Mis dos maletas daban vueltas en su cinta, solas, junto a la marabunta de japoneses. En el momento en que las cogía, un japonés me descubrió y me dedicó un aplauso al que en seguida se unieron el resto de sus compatriotas. Asentí como gesto de agradecimiento y, con la poca dignidad que me quedaba, me puse a buscar mis zapatos. No estaban. No estaban por ningún lado. Ignoraba si yo mismo me los había quitado mientras dormía, pero era posible. Supuse que alguien los había visto por allí abandonados y se los había llevado. Me fui.

Tardé más de diez minutos en alcanzar el vestíbulo de llegadas, porque los calcetines resbalaban sobre el suelo y no había forma de tirar de las maletas. Confuso, ajeno a la posibilidad de abrir una maleta y sacar otro calzado, decidí quitarme los calcetines para obtener más adherencia. Si a la gente le divertía verme con ese aspecto, mejor para ellos. En cualquier caso, el aeropuerto estaba vacío.

Empecé a vagar descalzo por la terminal. Había perdido la ocasión de ir al hotel que la compañía había habilitado para los pasajeros de nuestro vuelo. No sabía cuál era, y al parecer nadie había tenido a bien despertarme de mi profundo sueño. E ir a casa, quedando menos de tres horas para que se abrieran los mostradores de facturación de mi vuelo, habría carecido completamente de sentido.

Me gustaba el frío del suelo en los pies. Llevar los pies al aire me hacía sentir otro, extrañamente distinto, como si además de los zapatos me hubiera quitado muchas más cosas. Estaba aletargado, desorientado, no sabía muy bien adónde iba ni por qué, pero el frío en la planta de los pies, al menos, señalaba una parte concreta de mi cuerpo y me unía al mundo más de lo que lo había estado en mucho tiempo.

Subí al piso de salidas y me acerqué a los mostradores de facturación de mi compañía. Estaban cerrados, aunque algunos pasajeros de mi vuelo, tan perdidos como yo, rondaban ya por allí. Entré al baño con las maletas.
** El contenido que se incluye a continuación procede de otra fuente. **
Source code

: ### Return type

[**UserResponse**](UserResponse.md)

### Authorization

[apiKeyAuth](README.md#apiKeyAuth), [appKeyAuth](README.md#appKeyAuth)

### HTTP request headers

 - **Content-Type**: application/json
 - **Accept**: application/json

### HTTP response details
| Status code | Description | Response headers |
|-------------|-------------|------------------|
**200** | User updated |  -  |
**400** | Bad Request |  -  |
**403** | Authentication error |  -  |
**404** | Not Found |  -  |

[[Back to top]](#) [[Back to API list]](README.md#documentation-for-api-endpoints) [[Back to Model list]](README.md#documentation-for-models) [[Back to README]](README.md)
Pisar el cerco húmedo que rodeaba los urinarios no fue tan agradable, pero decidí ignorar ese aspecto. Estaba demasiado cansado. Al salir encontré un par de cajas de cartón vacías. Me las llevé y las abrí en el suelo, junto a una pared bastante oscura, no muy lejos de los mostradores. Dispuse las maletas a modo de tabique aislante y me tumbé a dormir sobre los cartones. Hacer las Américas estaba resultando más difícil de lo previsto.